Inaugurato a Toceno l'antico "albi" ristrutturato dagli Alpini

E' stato intitolato all’indimenticata madrina degli alpini Luigi Bona Invernizzi

toceno -

Benedizione e inaugurazione del vecchio albi di Toceno questa mattina. In occasione dell’annuale festa degli Alpini, sono stati presentati i lavori di sistemazione dell’antica fontana con vasca in pietra.  Alla 10.30 il corteo delle Penne Nere, accompagnato dalla Banda Musicale di Malesco, ha raggiunto in centro paese l’area della cerimonia.
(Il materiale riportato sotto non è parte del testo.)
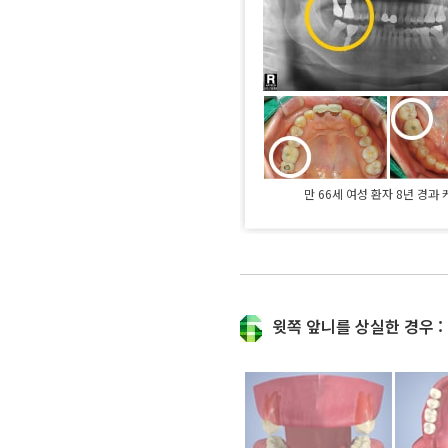
만 66세 여성 환자 8년 경과
윗쪽 앞니를 상실한 경우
Dopo la benedizione impartita dal parroco don Paolo Montagnini, il sindaco Tiziano Ferraris ha evidenziato l’importanza degli interventi effettuati. “Come amministrazione comunale - ha detto il primo cittadino - dopo aver esaminato la richiesta del capogruppo degli Alpini di Toceno, Flavio Zamboni, con grande piacere abbiamo autorizzato il gruppo all’esecuzione dei lavori di messa in sicurezza della struttura, con il rifacimento del muro di sostegno interno all’albi, la revisione del manto di copertura in piode, la pulizia e rifacimento della mulattiera ed altri interventi minori, nonché il ripristino della rete idrica d’alimentazione della fontana". Quindi, rivolgendosi direttamente alle Penne Nere: "Grazie alpini e amici degli alpini per questo importante intervento ad uno stabile di valenza storica e culturale per il paese; intervento che si aggiunge a tutti quelli che avete già fatto finora, come la sistemazione della casera dell’alpe Scaluggia e di quella dell’alpe Cavegna Pianezza e il frontone del cascinone dell’alpeggio. Vorrei infine elogiare gli alpini per essersi ricordati anche dell’indimenticata madrina Luigia Bona Invernizzi, per tanti anni al loro fianco e che tutti ricordiamo con affetto per aver contributo con entusiasmo a tante iniziative benefiche e per essere stata un punto di riferimento per chi soffre donando lo stabile qua accanto al Centro tumori di Milano, poi utilizzato per tanti anni come convalescenziario: per rendere ancora più indelebile il ricordo di questa persona eccezionale il Gruppo alpini di Toceno le dedica questa opera”.